**INSTRUCTION**
Can you rewrite the entries below with every "catalogue / barcode" changed to "catalog / barcode" and nothing else altered?

**MATERIAL SUPPLIED**
§ §
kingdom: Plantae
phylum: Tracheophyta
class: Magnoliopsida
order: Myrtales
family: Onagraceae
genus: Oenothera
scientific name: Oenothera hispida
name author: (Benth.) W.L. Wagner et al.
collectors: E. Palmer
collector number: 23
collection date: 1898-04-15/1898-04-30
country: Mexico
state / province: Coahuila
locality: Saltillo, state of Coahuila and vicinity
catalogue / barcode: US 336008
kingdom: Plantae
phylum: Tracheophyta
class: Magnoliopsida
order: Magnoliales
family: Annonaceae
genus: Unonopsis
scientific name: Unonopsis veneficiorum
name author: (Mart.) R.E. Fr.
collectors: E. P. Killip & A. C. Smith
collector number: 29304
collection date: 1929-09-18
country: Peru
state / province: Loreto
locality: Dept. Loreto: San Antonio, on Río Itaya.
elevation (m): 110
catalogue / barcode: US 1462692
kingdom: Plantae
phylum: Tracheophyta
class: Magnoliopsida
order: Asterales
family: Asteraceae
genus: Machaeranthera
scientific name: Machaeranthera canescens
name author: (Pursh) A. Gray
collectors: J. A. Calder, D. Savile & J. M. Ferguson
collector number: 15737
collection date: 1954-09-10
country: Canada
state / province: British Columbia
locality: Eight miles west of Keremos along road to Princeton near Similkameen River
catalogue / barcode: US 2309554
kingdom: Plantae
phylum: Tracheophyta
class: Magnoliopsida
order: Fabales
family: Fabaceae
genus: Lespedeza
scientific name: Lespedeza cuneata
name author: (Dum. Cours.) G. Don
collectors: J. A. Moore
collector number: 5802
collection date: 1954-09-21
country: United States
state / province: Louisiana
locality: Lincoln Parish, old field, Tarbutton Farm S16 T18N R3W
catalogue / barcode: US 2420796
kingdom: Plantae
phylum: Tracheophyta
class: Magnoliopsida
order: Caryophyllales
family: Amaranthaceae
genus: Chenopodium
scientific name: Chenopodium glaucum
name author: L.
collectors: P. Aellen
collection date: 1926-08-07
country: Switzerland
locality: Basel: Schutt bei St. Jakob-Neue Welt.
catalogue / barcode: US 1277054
§ §
**FULL ANSWER**
kingdom: Plantae
phylum: Tracheophyta
class: Magnoliopsida
order: Myrtales
family: Onagraceae
genus: Oenothera
scientific name: Oenothera hispida
name author: (Benth.) W.L. Wagner et al.
collectors: E. Palmer
collector number: 23
collection date: 1898-04-15/1898-04-30
country: Mexico
state / province: Coahuila
locality: Saltillo, state of Coahuila and vicinity
catalog / barcode: US 336008
kingdom: Plantae
phylum: Tracheophyta
class: Magnoliopsida
order: Magnoliales
family: Annonaceae
genus: Unonopsis
scientific name: Unonopsis veneficiorum
name author: (Mart.) R.E. Fr.
collectors: E. P. Killip & A. C. Smith
collector number: 29304
collection date: 1929-09-18
country: Peru
state / province: Loreto
locality: Dept. Loreto: San Antonio, on Río Itaya.
elevation (m): 110
catalog / barcode: US 1462692
kingdom: Plantae
phylum: Tracheophyta
class: Magnoliopsida
order: Asterales
family: Asteraceae
genus: Machaeranthera
scientific name: Machaeranthera canescens
name author: (Pursh) A. Gray
collectors: J. A. Calder, D. Savile & J. M. Ferguson
collector number: 15737
collection date: 1954-09-10
country: Canada
state / province: British Columbia
locality: Eight miles west of Keremos along road to Princeton near Similkameen River
catalog / barcode: US 2309554
kingdom: Plantae
phylum: Tracheophyta
class: Magnoliopsida
order: Fabales
family: Fabaceae
genus: Lespedeza
scientific name: Lespedeza cuneata
name author: (Dum. Cours.) G. Don
collectors: J. A. Moore
collector number: 5802
collection date: 1954-09-21
country: United States
state / province: Louisiana
locality: Lincoln Parish, old field, Tarbutton Farm S16 T18N R3W
catalog / barcode: US 2420796
kingdom: Plantae
phylum: Tracheophyta
class: Magnoliopsida
order: Caryophyllales
family: Amaranthaceae
genus: Chenopodium
scientific name: Chenopodium glaucum
name author: L.
collectors: P. Aellen
collection date: 1926-08-07
country: Switzerland
locality: Basel: Schutt bei St. Jakob-Neue Welt.
catalog / barcode: US 1277054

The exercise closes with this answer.